The lower-level employees don’t specify which drugs have sparked quality concerns, she said in the interview.
Given the high rate of generic-drug use in the U.S., it’s important for the Food and Drug Administration to continue ensuring that generic products are as safe and effective as the innovator products they copy, said Wes Metheny, senior vice president of the Pharmaceutical Research and Manufacturers of America in Washington, the brand-name drugmakers’ lobby.
David Rosen, an attorney at Foley & Lardner LLP in Washington who served as a top-level generic official at FDA between 1980 to 1989, said questions have long been raised about generic compounds’ effectiveness based on anecdotal evidence. He wondered what is different now.
“I was surprised to hear that Woodcock was questioning the quality without identifying specific products, and I have confidence in the agency’s rigorous review process,” Rosen said.
Woodcock said she didn’t know when the agency would come to any conclusions about generic standards of equivalence. The standards assure the generic is absorbed at the same rate and extent as the brand-name version.
The absorption problems aren’t necessarily harmful, Woodcock said. FDA permits generic drugs to absorb at a 25 percent different rate and extent than the originals they copy.

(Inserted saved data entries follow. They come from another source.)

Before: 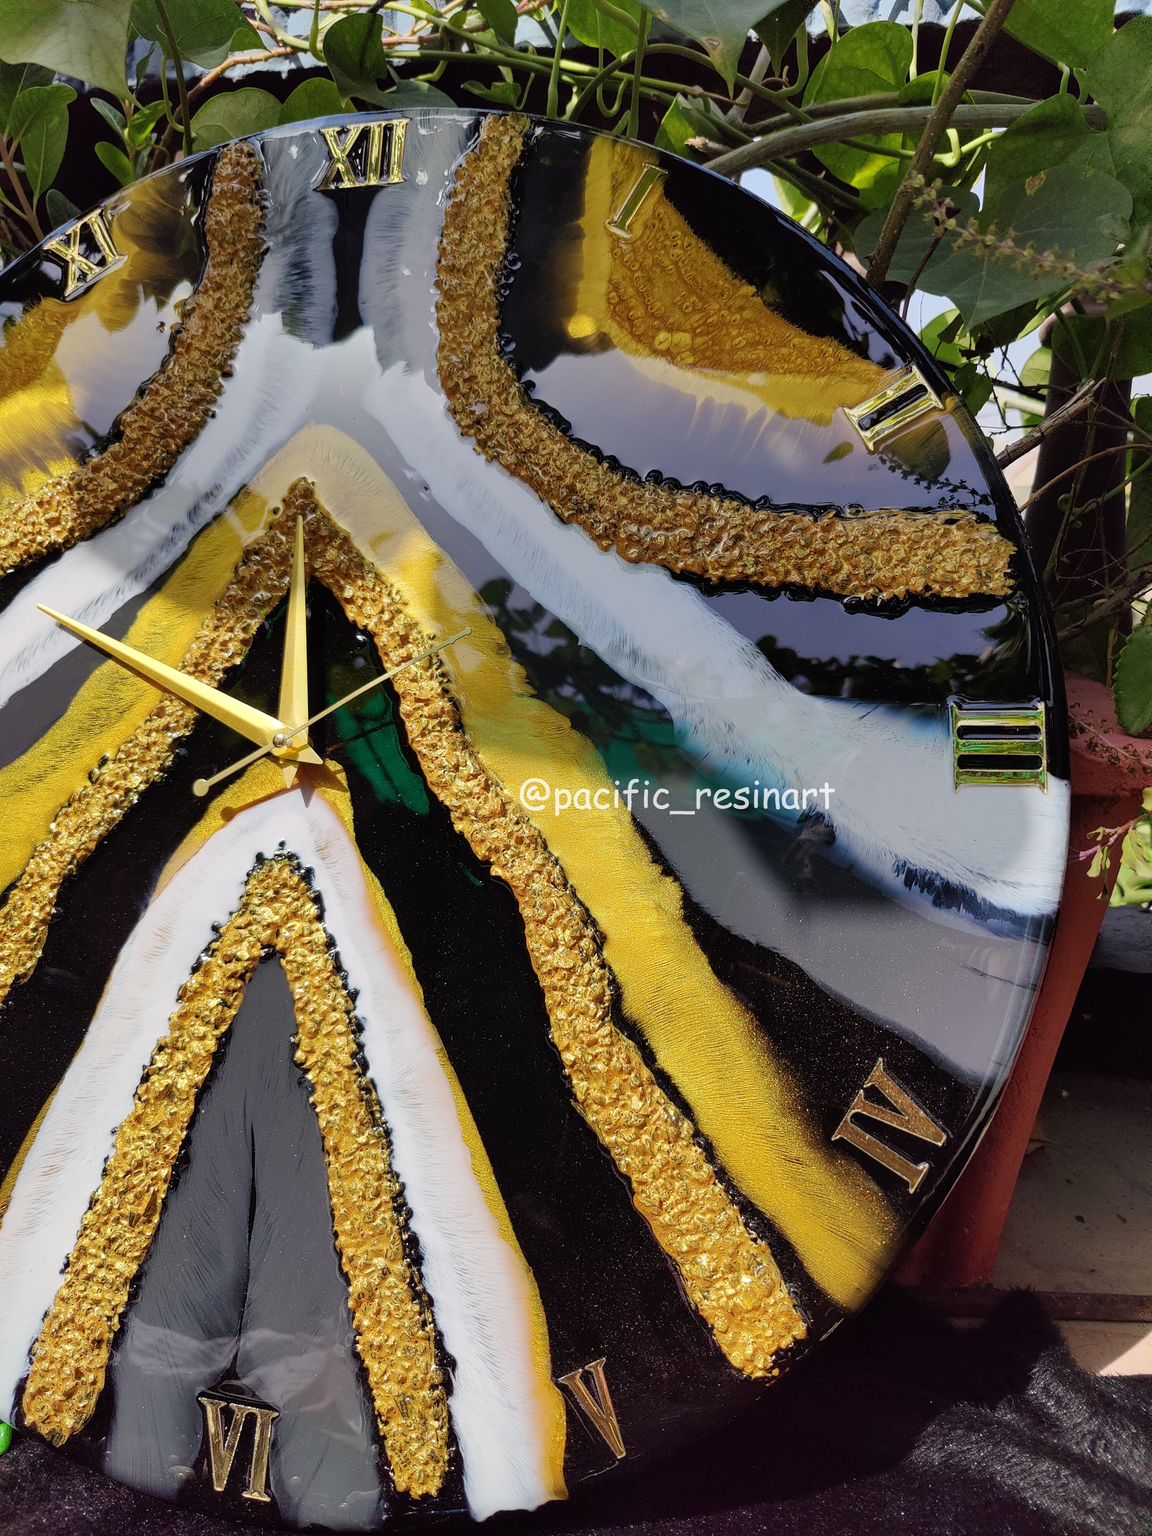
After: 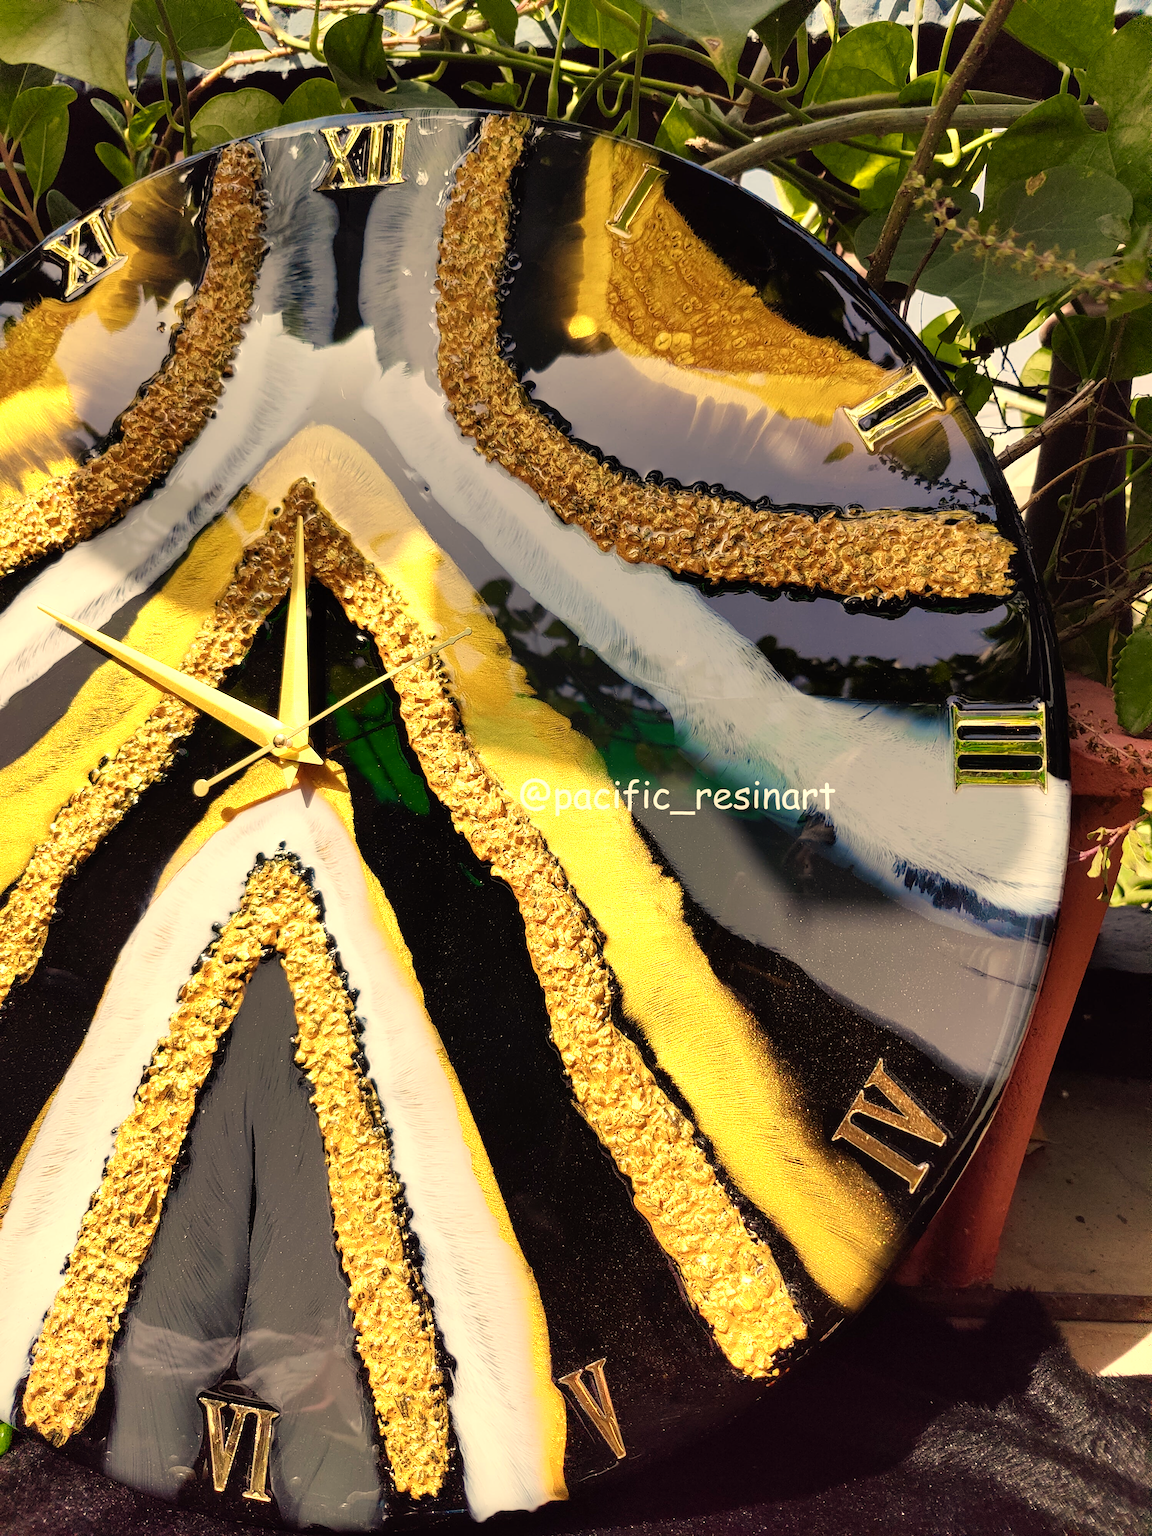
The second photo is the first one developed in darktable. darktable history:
white balance: red 1.123, blue 0.83
color zones: curves: ch0 [(0.099, 0.624) (0.257, 0.596) (0.384, 0.376) (0.529, 0.492) (0.697, 0.564) (0.768, 0.532) (0.908, 0.644)]; ch1 [(0.112, 0.564) (0.254, 0.612) (0.432, 0.676) (0.592, 0.456) (0.743, 0.684) (0.888, 0.536)]; ch2 [(0.25, 0.5) (0.469, 0.36) (0.75, 0.5)]
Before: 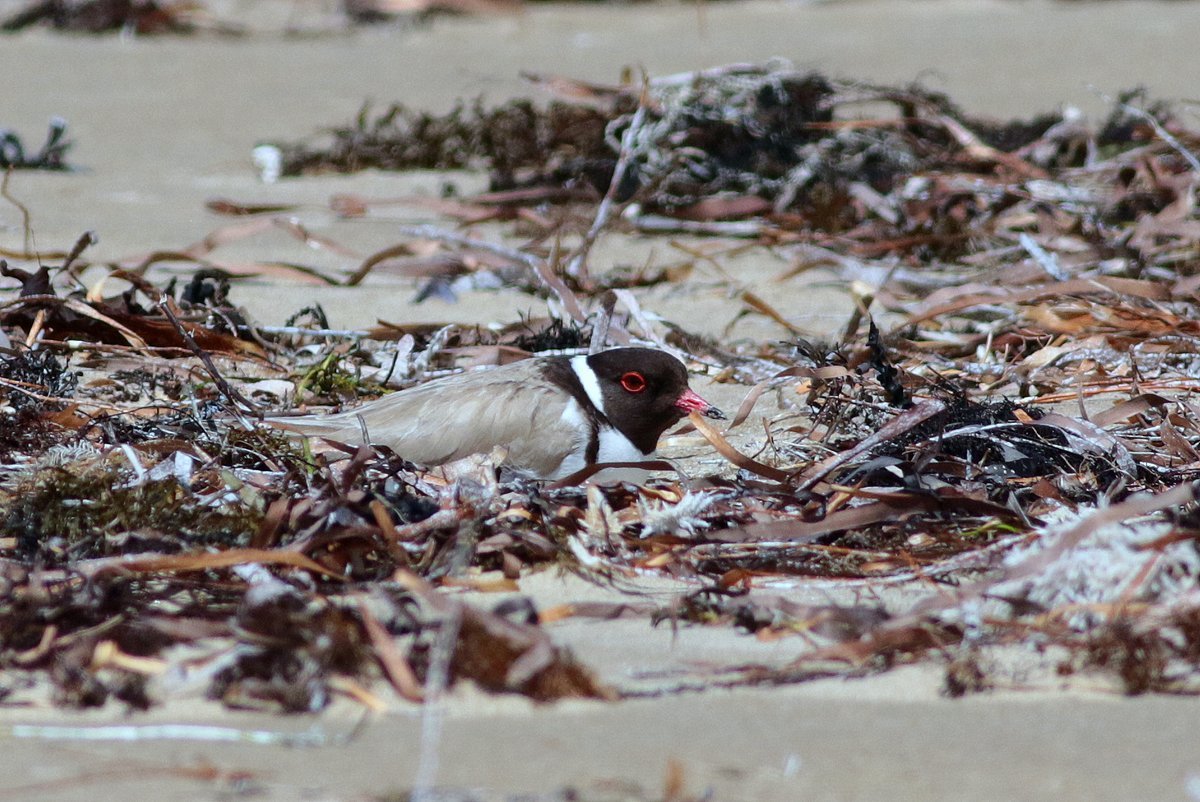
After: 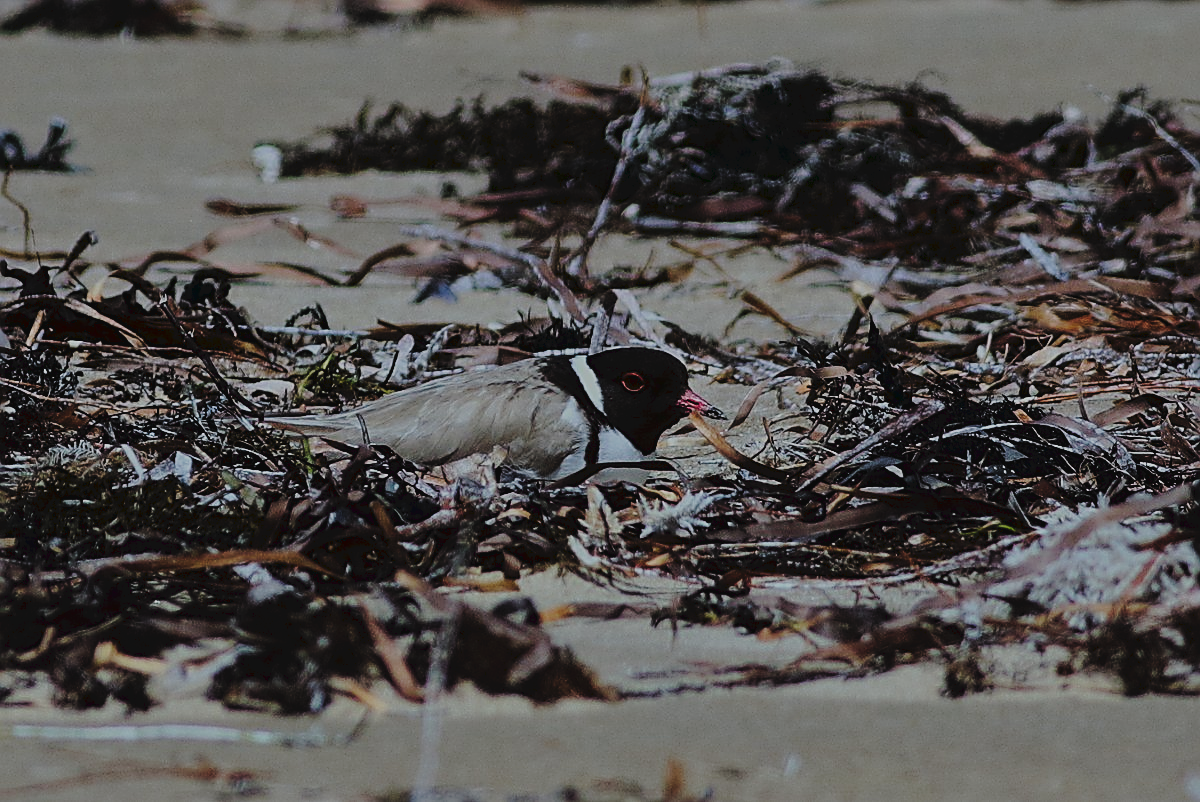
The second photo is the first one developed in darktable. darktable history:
tone equalizer: -8 EV -2 EV, -7 EV -2 EV, -6 EV -2 EV, -5 EV -2 EV, -4 EV -2 EV, -3 EV -2 EV, -2 EV -2 EV, -1 EV -1.63 EV, +0 EV -2 EV
sharpen: amount 0.901
filmic rgb: black relative exposure -8.42 EV, white relative exposure 4.68 EV, hardness 3.82, color science v6 (2022)
tone curve: curves: ch0 [(0, 0) (0.003, 0.049) (0.011, 0.052) (0.025, 0.057) (0.044, 0.069) (0.069, 0.076) (0.1, 0.09) (0.136, 0.111) (0.177, 0.15) (0.224, 0.197) (0.277, 0.267) (0.335, 0.366) (0.399, 0.477) (0.468, 0.561) (0.543, 0.651) (0.623, 0.733) (0.709, 0.804) (0.801, 0.869) (0.898, 0.924) (1, 1)], preserve colors none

In April, a group of outside FDA advisers, the Pharmaceutical Science and Clinical Pharmacology Advisory Committee, voted 11-2 that the agency’s equivalence requirements aren’ sufficient for certain medicines. They didn’t offer an alternative, and suggested the FDA list “critical dose drugs,” or drugs where a small difference in concentration can change patients’ reaction, that may need new standards.
At the time, Gary Buehler, FDA’s acting deputy director in the office of pharmaceutical science, suggested such drugs included digoxin for various heart conditions, lithium used to treat manic episodes, phenytoin for a certain type of seizures and the blood-thinner warfarin.
Australia, Canada, the European Union, Japan and South Africa have stricter bioequivalence standards for critical dose drugs, according to slides from Buehler’s presentation to the advisers.
Woodcock also urged generic-drug makers to put more emphasis on “product presentation.”
“Manufacturers need to think beyond therapeutic equivalence,” Woodcock told the industry group.
She urged generic drugmakers to aim to make their pills look more like the original versions. Consumers complain that the low-cost pills often are larger or have rougher coatings, she said.